BEGIN Dataset records

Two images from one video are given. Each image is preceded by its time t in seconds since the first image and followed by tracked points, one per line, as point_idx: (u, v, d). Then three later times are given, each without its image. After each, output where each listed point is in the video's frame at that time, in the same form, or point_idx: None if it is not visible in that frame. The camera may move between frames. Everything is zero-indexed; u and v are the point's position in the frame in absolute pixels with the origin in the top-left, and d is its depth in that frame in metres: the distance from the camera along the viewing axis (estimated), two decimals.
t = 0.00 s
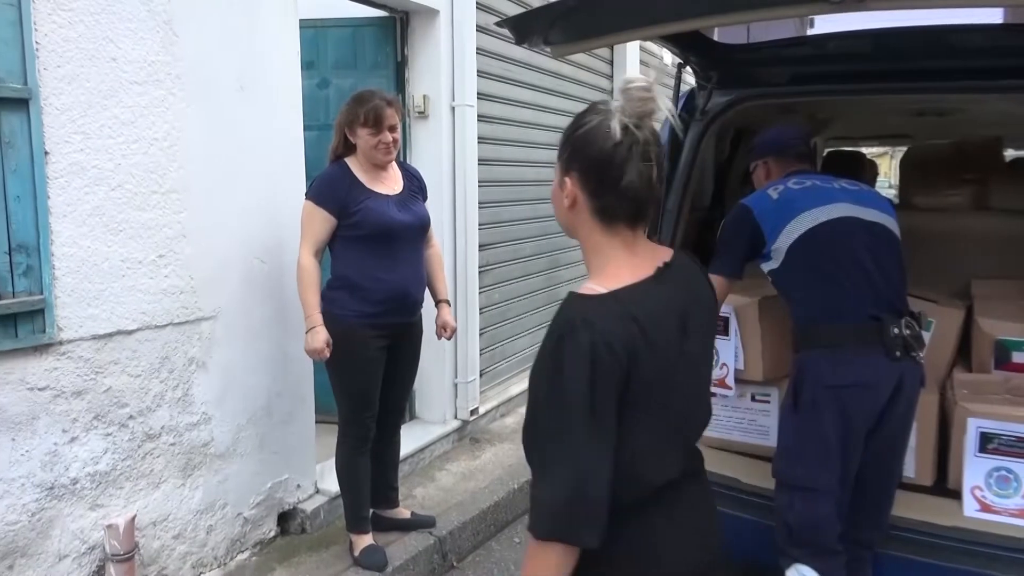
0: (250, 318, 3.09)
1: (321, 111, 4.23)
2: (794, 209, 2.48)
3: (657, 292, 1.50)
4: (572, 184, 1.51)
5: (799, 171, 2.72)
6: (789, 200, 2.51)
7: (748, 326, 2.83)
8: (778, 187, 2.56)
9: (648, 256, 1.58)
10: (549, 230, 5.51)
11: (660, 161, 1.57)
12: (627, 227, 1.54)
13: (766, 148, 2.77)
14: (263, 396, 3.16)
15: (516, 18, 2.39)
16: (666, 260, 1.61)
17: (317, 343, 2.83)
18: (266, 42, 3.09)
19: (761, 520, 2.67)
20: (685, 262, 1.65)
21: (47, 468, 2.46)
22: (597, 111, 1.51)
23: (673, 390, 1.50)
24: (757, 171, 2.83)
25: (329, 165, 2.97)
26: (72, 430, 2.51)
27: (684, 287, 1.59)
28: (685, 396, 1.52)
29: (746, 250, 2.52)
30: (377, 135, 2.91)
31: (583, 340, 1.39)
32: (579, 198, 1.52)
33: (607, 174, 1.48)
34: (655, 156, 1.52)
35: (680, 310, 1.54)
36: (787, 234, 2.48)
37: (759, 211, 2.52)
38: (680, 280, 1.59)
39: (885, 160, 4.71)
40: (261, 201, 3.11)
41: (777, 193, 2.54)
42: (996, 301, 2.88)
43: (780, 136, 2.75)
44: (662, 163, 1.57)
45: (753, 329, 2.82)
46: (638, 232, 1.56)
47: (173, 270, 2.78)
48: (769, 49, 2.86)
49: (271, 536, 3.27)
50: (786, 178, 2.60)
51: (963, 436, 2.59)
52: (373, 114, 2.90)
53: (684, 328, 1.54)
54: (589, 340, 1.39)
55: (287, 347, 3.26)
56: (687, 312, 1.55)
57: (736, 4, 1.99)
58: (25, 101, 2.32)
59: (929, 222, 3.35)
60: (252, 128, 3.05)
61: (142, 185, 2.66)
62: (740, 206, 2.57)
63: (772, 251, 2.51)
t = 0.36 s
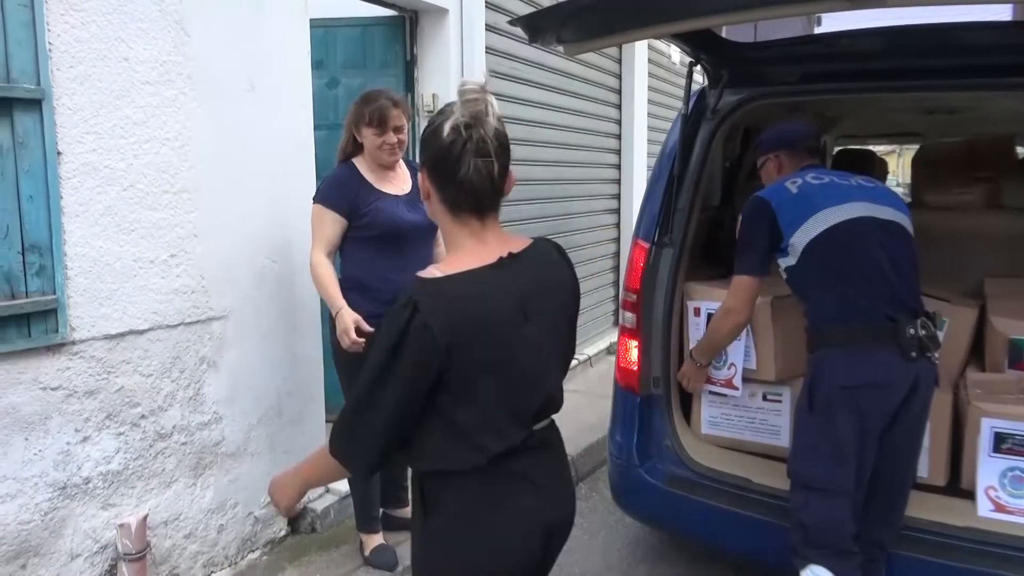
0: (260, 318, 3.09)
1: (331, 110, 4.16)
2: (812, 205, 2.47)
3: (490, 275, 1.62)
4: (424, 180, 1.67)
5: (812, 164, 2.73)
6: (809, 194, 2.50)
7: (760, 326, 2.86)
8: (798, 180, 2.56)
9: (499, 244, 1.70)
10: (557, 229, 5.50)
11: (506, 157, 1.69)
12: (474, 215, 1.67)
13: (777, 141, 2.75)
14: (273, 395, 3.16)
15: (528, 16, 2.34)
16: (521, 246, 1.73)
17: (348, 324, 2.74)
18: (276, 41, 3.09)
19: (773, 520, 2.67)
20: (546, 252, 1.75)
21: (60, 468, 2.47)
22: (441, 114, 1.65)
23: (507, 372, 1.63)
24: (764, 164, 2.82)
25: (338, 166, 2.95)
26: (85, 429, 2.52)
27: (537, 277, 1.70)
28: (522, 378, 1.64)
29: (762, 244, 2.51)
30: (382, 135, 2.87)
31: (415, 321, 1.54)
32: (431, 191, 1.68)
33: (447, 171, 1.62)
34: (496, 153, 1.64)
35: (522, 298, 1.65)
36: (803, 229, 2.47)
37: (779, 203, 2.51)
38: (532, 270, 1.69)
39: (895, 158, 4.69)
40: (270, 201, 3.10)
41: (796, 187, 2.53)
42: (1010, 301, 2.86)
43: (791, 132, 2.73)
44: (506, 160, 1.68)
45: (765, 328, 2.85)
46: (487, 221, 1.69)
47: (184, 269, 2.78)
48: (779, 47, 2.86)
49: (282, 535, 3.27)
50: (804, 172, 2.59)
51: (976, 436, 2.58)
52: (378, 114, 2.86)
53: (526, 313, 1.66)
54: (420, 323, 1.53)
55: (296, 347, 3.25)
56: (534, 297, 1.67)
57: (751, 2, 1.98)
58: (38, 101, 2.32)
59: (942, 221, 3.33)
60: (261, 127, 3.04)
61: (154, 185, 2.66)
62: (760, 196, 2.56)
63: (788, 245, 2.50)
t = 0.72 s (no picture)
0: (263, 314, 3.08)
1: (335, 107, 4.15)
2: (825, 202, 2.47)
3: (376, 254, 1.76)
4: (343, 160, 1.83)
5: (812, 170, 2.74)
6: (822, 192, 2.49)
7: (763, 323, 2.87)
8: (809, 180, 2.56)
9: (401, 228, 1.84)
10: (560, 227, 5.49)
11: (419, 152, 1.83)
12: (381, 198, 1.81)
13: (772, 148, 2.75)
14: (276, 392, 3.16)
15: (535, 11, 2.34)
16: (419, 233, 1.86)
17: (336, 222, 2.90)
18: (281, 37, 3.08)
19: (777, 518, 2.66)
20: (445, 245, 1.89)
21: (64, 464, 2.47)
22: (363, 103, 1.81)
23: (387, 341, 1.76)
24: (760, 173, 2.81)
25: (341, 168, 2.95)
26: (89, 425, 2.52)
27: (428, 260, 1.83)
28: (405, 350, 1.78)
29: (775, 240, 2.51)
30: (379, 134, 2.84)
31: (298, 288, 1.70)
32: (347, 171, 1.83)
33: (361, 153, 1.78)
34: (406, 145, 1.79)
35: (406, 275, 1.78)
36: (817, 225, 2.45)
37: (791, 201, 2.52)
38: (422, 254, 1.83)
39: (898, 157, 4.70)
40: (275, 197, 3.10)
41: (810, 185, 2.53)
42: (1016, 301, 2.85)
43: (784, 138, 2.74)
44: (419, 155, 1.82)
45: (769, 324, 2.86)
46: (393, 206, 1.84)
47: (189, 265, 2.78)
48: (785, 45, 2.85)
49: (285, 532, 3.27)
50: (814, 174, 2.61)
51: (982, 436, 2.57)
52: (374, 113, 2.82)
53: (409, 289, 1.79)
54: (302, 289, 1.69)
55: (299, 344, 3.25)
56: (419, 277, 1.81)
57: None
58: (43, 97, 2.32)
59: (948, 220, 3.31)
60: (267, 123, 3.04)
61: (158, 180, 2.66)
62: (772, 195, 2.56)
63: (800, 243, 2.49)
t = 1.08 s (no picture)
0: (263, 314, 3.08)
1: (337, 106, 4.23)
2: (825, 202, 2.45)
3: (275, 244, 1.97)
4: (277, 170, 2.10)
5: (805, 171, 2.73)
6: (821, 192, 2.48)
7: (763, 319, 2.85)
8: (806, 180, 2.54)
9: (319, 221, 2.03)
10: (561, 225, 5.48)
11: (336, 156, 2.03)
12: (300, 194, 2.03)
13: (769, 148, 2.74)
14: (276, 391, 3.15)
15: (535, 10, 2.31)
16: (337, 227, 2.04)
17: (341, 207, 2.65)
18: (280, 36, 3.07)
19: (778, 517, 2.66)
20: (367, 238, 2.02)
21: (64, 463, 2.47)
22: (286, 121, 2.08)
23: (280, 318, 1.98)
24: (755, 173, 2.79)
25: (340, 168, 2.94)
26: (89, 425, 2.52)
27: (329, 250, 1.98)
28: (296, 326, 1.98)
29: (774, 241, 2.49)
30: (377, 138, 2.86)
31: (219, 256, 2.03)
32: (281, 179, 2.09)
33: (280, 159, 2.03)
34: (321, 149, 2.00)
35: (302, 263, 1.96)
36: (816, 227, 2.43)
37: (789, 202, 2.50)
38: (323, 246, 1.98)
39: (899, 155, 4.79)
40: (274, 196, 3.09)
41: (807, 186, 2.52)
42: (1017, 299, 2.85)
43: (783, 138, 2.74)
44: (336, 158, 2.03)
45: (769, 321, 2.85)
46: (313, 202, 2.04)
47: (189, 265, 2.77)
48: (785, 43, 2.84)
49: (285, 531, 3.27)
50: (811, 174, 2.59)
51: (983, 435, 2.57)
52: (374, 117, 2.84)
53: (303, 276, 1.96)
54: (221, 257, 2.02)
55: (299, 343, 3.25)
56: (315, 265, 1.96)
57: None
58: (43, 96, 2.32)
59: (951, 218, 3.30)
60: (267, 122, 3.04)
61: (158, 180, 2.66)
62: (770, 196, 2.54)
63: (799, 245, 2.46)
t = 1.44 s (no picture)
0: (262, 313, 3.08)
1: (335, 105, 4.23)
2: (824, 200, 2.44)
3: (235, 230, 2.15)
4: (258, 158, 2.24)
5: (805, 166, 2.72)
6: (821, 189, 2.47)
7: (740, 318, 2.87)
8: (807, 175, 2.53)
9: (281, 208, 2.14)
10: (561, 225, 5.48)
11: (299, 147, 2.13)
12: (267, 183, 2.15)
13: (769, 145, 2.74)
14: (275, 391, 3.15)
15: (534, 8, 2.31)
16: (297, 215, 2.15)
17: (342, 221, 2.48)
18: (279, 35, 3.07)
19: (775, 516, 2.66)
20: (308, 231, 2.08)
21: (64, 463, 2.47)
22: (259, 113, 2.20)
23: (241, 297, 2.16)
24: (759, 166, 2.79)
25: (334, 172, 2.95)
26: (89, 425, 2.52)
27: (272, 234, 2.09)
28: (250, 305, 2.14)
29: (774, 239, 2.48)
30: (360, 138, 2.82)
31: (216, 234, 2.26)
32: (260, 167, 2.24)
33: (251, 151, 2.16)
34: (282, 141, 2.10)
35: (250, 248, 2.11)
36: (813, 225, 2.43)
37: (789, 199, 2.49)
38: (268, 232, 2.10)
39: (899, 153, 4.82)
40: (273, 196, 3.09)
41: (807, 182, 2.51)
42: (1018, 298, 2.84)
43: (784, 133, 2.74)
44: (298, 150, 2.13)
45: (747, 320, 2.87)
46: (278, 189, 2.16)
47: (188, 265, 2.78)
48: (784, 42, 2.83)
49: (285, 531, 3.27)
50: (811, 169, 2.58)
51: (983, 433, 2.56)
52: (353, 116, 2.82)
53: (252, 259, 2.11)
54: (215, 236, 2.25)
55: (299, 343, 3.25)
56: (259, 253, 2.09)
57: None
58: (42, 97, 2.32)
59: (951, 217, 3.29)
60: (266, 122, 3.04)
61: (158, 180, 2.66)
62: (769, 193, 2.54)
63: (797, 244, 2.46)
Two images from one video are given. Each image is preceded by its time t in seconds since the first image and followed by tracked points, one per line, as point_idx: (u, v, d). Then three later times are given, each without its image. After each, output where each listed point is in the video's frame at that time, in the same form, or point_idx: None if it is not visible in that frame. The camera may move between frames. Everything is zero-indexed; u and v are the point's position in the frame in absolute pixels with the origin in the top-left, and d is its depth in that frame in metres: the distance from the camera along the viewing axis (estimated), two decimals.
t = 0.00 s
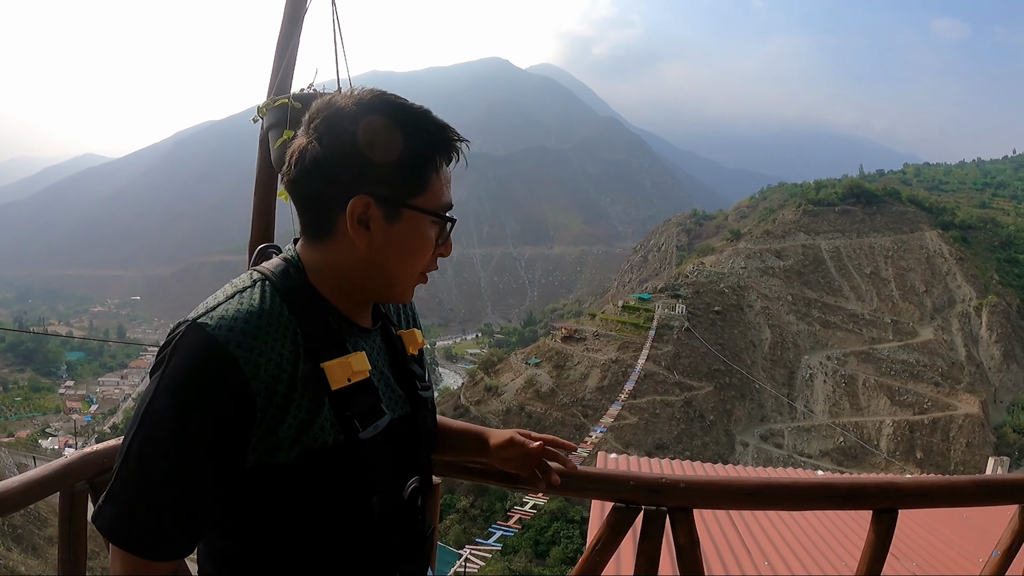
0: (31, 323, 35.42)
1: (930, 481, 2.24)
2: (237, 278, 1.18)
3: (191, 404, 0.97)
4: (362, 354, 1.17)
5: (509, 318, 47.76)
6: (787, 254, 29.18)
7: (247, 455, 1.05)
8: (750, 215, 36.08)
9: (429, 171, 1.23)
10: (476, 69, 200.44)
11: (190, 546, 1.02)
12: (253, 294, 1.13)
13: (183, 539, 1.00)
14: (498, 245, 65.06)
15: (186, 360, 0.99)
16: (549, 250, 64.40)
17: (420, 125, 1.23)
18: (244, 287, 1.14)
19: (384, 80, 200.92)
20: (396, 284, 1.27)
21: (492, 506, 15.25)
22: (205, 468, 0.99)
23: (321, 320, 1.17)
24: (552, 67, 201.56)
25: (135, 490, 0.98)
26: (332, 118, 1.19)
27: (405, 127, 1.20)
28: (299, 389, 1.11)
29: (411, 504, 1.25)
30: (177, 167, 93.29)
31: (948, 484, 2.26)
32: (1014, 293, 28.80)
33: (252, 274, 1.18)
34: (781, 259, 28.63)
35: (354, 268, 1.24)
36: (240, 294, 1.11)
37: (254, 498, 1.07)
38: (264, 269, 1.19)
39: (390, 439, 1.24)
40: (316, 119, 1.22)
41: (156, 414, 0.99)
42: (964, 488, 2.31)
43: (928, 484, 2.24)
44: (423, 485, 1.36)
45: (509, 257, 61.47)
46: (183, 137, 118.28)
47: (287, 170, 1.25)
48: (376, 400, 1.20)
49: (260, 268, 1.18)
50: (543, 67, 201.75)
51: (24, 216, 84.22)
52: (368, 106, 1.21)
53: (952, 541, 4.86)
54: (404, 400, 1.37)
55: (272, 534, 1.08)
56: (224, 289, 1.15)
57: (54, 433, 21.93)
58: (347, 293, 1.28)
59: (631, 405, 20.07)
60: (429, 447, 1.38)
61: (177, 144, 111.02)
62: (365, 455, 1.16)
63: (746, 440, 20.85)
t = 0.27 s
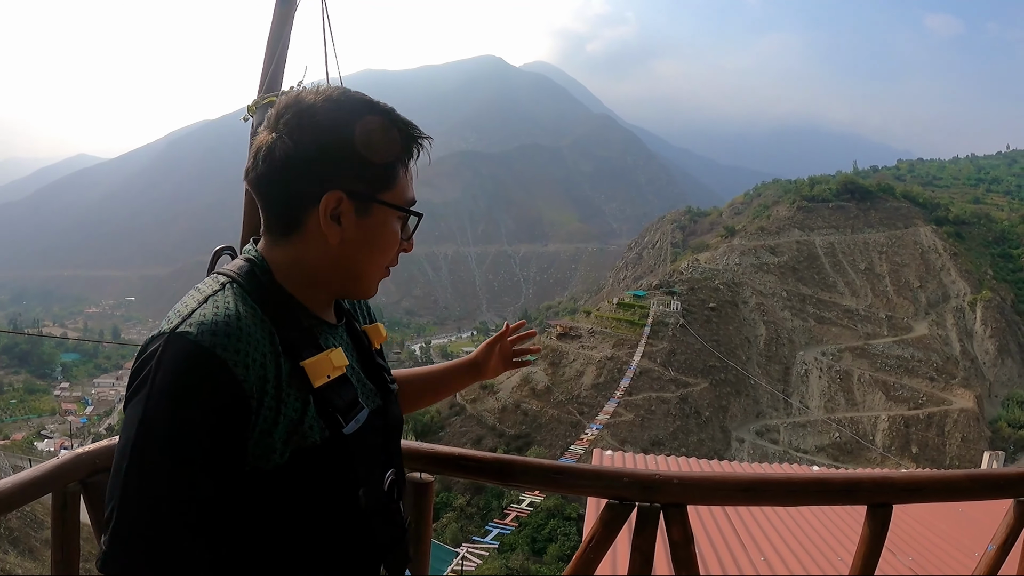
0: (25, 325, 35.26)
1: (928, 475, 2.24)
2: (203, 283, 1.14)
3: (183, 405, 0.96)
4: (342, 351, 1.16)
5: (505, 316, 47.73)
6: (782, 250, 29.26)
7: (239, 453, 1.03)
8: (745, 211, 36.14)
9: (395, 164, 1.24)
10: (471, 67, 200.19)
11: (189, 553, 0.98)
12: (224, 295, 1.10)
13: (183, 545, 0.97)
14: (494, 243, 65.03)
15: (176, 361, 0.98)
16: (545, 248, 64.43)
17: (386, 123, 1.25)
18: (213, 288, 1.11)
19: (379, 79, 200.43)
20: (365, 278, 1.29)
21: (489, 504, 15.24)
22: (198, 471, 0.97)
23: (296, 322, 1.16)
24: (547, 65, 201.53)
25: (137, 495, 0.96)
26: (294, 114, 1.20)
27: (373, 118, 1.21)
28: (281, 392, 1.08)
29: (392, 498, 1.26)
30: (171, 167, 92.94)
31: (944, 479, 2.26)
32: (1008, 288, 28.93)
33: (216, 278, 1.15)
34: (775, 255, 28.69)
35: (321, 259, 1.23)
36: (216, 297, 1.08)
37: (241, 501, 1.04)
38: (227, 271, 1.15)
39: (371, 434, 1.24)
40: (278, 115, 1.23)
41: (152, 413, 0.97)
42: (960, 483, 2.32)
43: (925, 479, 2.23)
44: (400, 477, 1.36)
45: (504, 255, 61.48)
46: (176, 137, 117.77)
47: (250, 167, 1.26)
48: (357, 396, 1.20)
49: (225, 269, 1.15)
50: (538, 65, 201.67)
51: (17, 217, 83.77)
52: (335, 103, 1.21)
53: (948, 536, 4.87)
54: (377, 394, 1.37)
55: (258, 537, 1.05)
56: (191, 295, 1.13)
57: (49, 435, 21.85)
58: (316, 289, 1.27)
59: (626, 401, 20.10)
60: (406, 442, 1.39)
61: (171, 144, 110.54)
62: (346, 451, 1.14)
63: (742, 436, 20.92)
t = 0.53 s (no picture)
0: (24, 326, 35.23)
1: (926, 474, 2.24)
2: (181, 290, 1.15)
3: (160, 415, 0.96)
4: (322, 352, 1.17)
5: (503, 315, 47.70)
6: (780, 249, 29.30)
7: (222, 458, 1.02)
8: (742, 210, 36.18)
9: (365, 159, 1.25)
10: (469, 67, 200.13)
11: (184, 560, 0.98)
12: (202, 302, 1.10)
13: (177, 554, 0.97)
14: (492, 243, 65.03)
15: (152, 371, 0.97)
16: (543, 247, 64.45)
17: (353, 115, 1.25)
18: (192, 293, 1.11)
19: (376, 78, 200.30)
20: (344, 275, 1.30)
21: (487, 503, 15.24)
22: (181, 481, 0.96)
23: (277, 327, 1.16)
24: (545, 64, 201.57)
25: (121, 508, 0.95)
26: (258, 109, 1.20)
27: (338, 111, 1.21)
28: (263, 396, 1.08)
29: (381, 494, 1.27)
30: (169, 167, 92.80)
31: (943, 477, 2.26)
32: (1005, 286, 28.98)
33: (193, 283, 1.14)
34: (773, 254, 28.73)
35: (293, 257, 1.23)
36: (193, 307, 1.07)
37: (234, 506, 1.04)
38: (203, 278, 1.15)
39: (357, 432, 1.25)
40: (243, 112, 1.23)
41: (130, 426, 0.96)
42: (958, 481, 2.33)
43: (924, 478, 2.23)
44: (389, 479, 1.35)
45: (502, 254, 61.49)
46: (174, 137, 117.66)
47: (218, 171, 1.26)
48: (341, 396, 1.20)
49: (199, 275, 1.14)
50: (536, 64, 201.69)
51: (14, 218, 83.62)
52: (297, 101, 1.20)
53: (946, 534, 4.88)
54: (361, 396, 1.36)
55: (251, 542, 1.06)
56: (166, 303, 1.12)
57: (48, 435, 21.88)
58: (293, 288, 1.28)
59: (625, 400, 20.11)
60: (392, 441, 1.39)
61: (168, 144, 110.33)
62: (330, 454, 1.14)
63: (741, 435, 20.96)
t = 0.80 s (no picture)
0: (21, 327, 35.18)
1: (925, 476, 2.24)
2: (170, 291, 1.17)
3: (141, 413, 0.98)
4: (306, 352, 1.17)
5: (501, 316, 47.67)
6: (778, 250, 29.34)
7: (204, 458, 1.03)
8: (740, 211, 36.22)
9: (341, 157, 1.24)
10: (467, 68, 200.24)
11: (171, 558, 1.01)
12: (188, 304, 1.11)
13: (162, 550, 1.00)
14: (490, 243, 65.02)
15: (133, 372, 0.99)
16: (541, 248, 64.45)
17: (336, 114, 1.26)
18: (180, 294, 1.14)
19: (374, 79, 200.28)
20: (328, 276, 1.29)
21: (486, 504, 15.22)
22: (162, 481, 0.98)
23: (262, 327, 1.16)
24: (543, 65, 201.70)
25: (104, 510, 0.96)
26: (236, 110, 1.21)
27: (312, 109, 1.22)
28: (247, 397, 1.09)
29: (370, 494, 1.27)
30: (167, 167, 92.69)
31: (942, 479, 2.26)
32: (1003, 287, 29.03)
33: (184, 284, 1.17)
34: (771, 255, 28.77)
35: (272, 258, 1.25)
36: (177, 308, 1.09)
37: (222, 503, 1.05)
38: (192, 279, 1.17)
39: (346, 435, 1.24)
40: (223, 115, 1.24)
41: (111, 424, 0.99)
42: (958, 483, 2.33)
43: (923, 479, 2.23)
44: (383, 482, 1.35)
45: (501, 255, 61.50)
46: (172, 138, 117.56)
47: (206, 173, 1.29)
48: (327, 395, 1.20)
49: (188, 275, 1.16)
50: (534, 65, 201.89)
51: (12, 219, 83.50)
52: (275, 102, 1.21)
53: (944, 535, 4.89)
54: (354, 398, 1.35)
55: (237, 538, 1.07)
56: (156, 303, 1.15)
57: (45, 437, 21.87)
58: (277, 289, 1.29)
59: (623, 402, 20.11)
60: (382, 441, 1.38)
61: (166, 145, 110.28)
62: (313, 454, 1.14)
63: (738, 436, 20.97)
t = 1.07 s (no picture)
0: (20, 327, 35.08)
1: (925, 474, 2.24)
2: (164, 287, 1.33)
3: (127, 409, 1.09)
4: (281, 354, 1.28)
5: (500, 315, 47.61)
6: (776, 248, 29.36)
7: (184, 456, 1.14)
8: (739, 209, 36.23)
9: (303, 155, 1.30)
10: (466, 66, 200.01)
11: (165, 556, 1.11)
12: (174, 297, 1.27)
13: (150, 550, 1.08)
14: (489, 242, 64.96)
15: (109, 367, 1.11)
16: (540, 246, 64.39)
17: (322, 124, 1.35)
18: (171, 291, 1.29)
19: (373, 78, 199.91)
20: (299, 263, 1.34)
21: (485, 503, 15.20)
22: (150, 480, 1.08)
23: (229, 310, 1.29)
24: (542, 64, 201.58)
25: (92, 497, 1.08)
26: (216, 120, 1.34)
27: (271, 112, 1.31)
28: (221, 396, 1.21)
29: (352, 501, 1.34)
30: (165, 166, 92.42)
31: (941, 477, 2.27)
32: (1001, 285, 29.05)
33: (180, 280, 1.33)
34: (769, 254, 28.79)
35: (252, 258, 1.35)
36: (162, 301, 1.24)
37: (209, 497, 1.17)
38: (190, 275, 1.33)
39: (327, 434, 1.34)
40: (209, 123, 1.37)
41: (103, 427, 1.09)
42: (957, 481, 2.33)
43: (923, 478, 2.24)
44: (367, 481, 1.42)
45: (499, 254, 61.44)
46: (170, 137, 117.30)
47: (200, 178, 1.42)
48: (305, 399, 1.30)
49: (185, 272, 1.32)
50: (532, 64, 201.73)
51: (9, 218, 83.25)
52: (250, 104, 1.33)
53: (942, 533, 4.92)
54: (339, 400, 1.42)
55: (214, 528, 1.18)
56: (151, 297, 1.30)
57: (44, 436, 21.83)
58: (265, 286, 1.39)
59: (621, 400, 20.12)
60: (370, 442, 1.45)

END Dataset records

◆ Work to be completed
Using the entries above, repeat only the lines from the one containing "12: (253, 294, 1.13)" through the one containing "33: (252, 274, 1.18)", end lines included.

◆ Output for this exercise
12: (253, 294, 1.13)
13: (183, 539, 1.00)
14: (498, 245, 65.06)
15: (186, 360, 0.99)
16: (549, 250, 64.40)
17: (420, 125, 1.23)
18: (244, 287, 1.14)
19: (384, 80, 200.92)
20: (396, 284, 1.27)
21: (492, 506, 15.25)
22: (205, 468, 0.99)
23: (321, 320, 1.17)
24: (552, 67, 201.56)
25: (135, 490, 0.98)
26: (332, 118, 1.19)
27: (405, 127, 1.20)
28: (299, 389, 1.11)
29: (411, 504, 1.25)
30: (177, 167, 93.29)
31: (948, 484, 2.26)
32: (1014, 293, 28.80)
33: (252, 274, 1.18)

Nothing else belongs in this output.